§ To do
Your answer is to be every line of the material that includes the string "thumb".

§ Given information

··········

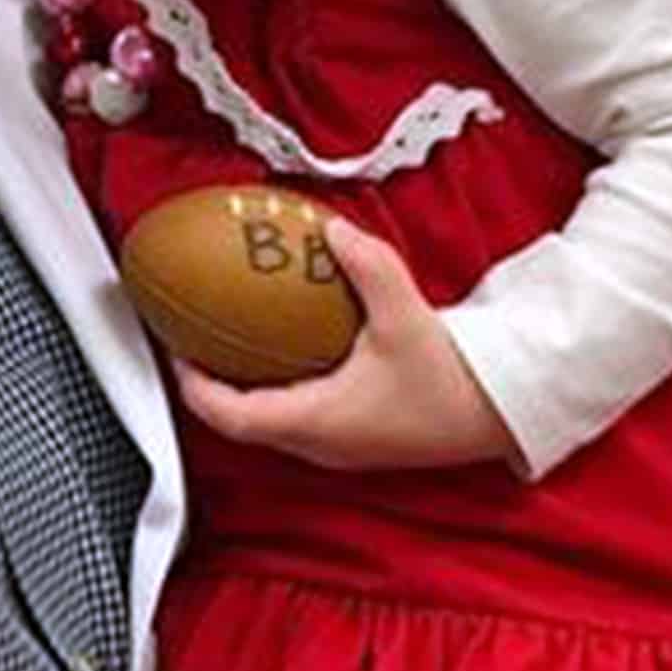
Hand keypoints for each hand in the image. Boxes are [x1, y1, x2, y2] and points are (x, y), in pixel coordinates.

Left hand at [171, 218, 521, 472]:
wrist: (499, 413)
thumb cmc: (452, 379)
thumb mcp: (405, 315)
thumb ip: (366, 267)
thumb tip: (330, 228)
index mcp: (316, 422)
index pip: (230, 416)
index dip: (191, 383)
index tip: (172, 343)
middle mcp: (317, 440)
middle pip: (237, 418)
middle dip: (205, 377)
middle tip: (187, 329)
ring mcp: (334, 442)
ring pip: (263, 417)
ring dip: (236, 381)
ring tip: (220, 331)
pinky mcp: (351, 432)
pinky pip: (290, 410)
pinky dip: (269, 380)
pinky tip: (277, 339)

··········

§ Task solution
thumb cmc: (452, 379)
thumb mcp: (405, 315)
thumb ip: (366, 267)
thumb tip: (330, 228)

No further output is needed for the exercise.